Troubleshooting the "Unable to decode" (IdP 3.3)

O'Dowd, Josh Josh.O'Dowd at mso.umt.edu
Wed Aug 30 17:57:57 EDT 2017


Thanks Scott,


> I think it's pretty likely that something out there is accessing a URL on this server that's perhaps improperly being stuck behind the SP and is triggering a redirect that the "something" is handling badly and corrupting before following it to the IdP and then it plays a corrupt request. I don't think there's much beyond that that's knowable, but perhaps getting the user agent from a log entry would be interesting.

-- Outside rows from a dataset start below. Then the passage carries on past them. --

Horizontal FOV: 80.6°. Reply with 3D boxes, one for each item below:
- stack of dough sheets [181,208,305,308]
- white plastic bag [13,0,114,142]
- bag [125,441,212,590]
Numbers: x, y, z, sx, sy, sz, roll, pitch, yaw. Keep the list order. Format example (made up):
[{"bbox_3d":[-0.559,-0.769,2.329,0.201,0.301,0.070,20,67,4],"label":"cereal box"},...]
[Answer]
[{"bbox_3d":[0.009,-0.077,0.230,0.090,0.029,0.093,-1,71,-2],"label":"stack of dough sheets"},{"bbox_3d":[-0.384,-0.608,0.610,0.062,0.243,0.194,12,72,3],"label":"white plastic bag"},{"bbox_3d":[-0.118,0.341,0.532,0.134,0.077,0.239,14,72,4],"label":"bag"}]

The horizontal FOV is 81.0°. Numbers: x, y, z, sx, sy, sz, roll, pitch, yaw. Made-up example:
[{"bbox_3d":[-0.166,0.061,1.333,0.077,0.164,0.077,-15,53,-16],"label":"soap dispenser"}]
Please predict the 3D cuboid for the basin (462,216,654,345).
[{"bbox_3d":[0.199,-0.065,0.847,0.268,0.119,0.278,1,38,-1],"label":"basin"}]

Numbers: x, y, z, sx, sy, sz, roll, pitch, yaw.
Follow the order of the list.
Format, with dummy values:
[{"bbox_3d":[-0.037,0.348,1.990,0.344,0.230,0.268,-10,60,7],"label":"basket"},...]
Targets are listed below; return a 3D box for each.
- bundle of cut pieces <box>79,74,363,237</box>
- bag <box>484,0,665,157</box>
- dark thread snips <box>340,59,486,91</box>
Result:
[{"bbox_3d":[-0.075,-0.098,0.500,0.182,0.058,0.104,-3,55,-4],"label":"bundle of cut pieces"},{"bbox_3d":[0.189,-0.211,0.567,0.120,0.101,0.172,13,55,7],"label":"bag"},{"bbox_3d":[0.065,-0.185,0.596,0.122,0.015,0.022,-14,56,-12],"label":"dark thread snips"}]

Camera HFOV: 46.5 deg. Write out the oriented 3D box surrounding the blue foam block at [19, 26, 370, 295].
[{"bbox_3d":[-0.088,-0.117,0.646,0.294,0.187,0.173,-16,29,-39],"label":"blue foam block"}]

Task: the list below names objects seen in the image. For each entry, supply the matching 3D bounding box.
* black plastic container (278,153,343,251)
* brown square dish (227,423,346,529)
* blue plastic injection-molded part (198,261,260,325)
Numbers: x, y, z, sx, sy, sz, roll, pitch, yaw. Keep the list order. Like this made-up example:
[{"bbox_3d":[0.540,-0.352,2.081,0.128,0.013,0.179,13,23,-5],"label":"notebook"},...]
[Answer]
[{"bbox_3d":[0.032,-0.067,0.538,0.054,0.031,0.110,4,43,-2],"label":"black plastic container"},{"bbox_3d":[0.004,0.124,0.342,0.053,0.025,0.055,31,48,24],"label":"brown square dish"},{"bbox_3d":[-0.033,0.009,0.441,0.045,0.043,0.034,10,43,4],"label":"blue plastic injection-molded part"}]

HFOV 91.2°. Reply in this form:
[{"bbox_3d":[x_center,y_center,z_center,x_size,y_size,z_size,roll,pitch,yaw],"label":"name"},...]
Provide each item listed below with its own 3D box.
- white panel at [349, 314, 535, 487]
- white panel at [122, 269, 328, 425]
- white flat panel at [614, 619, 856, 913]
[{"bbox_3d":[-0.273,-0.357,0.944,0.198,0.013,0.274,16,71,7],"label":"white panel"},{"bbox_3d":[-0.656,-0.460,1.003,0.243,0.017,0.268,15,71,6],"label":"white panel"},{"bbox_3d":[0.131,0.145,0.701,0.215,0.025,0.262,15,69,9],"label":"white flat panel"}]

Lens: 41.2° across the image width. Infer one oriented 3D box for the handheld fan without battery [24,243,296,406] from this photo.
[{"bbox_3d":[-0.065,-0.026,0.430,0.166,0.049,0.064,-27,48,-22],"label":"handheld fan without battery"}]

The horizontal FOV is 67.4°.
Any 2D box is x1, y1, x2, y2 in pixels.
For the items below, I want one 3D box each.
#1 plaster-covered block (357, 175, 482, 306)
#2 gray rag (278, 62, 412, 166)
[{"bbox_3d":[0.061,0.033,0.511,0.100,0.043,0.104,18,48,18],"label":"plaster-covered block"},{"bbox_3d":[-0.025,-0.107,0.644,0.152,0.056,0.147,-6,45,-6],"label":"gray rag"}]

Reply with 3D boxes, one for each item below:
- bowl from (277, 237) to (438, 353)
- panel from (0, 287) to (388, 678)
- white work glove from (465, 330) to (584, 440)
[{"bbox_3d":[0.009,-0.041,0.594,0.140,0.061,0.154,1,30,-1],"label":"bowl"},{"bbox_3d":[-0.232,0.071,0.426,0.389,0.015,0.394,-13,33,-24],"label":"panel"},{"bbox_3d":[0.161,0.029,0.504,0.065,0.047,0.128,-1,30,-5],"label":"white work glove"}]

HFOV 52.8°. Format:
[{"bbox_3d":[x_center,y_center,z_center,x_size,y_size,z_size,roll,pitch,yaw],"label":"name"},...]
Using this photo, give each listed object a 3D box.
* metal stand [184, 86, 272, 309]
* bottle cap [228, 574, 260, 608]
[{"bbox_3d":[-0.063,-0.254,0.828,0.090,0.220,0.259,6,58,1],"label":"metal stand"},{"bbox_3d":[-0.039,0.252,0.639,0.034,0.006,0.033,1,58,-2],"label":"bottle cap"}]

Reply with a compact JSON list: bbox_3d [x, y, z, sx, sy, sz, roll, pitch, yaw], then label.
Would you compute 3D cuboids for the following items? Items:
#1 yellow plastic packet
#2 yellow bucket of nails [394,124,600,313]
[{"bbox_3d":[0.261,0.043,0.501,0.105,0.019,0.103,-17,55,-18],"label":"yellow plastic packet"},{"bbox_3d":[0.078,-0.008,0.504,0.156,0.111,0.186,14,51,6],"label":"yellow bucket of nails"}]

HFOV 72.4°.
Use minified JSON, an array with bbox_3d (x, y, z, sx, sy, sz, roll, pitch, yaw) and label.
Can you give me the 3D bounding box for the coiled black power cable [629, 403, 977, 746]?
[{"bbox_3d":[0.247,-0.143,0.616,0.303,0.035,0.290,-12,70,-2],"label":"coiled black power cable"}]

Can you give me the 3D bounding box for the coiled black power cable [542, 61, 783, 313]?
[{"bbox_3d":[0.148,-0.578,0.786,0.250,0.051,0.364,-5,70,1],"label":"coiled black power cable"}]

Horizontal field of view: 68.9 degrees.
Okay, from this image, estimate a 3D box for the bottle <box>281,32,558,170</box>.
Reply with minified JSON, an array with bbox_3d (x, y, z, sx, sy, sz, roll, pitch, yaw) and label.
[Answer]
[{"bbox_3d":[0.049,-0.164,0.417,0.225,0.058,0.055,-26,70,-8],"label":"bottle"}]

Well this leads me back to the other really "odd" component in this issue, that the ${idp.remote_addr} is coming in from a subnet (173.252.95.x) that is registered to Facebook, though the "issuer" in the SAMLRequest is definitely one of our local SPs.  I am still trying to get some clarity on why that is, from our sysadmin group, but I am getting crickets instead.  I no longer suspect Facebook is involved, here but all the requests coming in from our other local SPs are from our internal IP ranges.

> Well, that rules out "all requests from it fail" or you'd probably know about it

That's just it, we aren't getting any service complaints, just a bunch of errors on the IdP, and YES, ALL of the requests are coming from those external odd IP addresses.  I confirmed that our idp-audit logs show no attribute releases to those IPs.

> Being that it's local I suppose you can get them to stop signing since there's no reason to be.

The local SP admins for these particular services are in the process of replacing the SP servers in the coming months, and they are removing Apache/Shibd and switching authn to CAS protocol requests from the  webapps(not worth explaining here), so much of this will be moot in the near future.  I am still happy to see if they will stop signing SAML requests.